— Спать хочется?

— Не очень, — ответил я.

— Придется не спать! — многозначительно пообещал он, но тут же позвонил и велел дежурному чину отвести меня обратно в собачник.

Только через месяц я уразумел смысл угрозы — «придется не спать»! — когда на моих глазах произошла пытка доктора Куртгляса конвейером недельным лишением сна. Нисколько не сомневаюсь, что за время до второго моего допроса, а он как раз произошел через месяц, в начале декабря — в высших инстанциях секретно-политического отдела НКВД решался вопрос: как со мною поступить? Передать ли на бессонный конвейер? Прибегнуть ли к резиновым допросам? Или пока что вести допросы, не применяя бессонных и палочных аргументов?

Оказалось, что решено было остаться при последней мере. Почему? спрашиваю себя еще раз. Потому, что я «писатель» к чего доброго когда-нибудь смогу и рассказать о претерпенном? Не знаю, но факт все-таки тот, что со мною, «писателем», обращались корректнее (если исключить эпизод с начальником отделения), чем с десятками моих сотоварищей-профессоров, инженеров, педагогов, генералов, летчиков и всей прочей «интеллигенции» в кавычках и без кавычек. Мне часто бывало стыдно перед сокамерниками, возвращавшимися с тяжелых и частых допросов, в то время как меня месяцами оставляли в покое, а допросы производили всегда в корректной форме. Что же касается количества допросов, то за все полтора года моего тюремного сидения в Бутырке их было всего-навсего пять: один вот этот, первый, потом два в декабре, один в апреле и один в августе. За исключением первого, все они происходили всегда днем, были кратковременны — продолжались не более двух-трех часов, — и повторяю, производились в вежливой форме. Правда, через полгода, в апреле месяце, я подвергся преддопросной недельной пытке, — но о ней речь будет особая.

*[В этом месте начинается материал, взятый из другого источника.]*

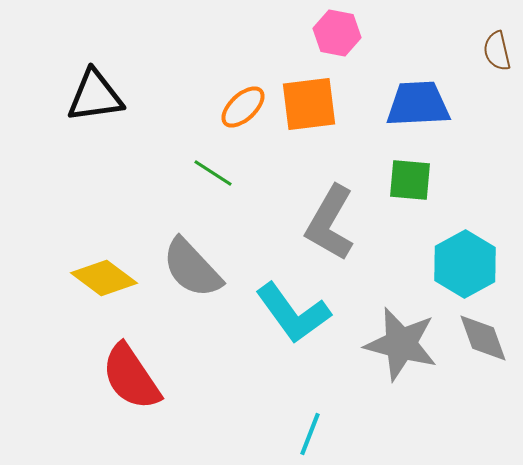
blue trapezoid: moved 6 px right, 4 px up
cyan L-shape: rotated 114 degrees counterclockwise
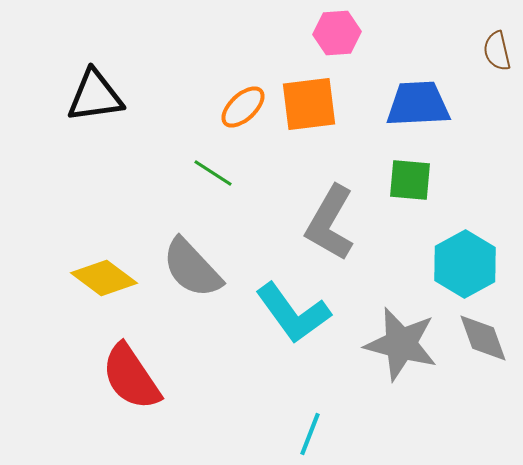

Однако, я забегаю вперед, пора вернуться и в собачник. Вернулся я туда в седьмом часу утра, совсем разбитый не столько бессонной ночью, сколько предыдущими переживаниями. Эта ночь со 2 на 3 ноября 1937 года была поистине кульминационным пунктом всех моих юбилейных чествований: ливень гнусных ругательств и оскорблений, вылитых начальником отделения на мою голову. Через полгода мне пришлось перейти через вторую «кульминацию», а спустя новые полгода — еще и через третью, но обе они были уже не моральные, а физические, и, несомненно, что первая горше двух вторых. И все-таки какие всё это пустяки по сравнению со всем тем, что переживали физически и морально те подлинные страстотерпцы, о которых я рассказал выше!

Улегся на голый холодный пол собачника, но заснуть, конечно, не мог. Соседи мои уже не спали. Профессор опять участливо спросил: «ну что, не били?», и узнав, что не били, но окатили ушатом грязных ругательств, удивленно протянул: «Только-то?»

Утренний чай, «оправка», обед — прошли для меня, как в тумане. После обеда я собрался было заснуть «всерьез и надолго», как вдруг меня вызвали в комендантскую, там проверили краткую анкету, вернули очки, а оттуда вывели во двор и посадили в «Черного ворона», битком набитого мужчинами и женщинами, которых развозили по разным тюрьмам. На этот раз я попал в «Черного ворона» иной конструкции — без купе и с одной общей камерой. Это было «почтовое отделение № 3» — столько новостей из разных тюрем надо было узнать и передать во время короткого переезда!

Наконец — приехали. Опять бутырский «вокзал», опять повторение пройденного, опять изразцовая труба, опять раздевание «догола», опять фиоритуры известной гаммы: «встаньте! откройте рот! высуньте язык!» — и так далее. Вставал, открывал, высовывал, нагибался — и так далее. Потом через двор — в свою камеру № 45, «домой»…

Странное существо человек! Ведь, действительно, я почувствовал себя «дома», в своем обжитом углу, среди знакомых, месячных товарищей: пожатия рук, приветствия, вопросы и о моем деле, и о радиотелеграфе, и о почтовом отделении № 3. Я рассказал все новости — и завалился в «метро»: отказался потом от ужина и проспал до вечерней поверки, да и после нее спал всю ночь до утра.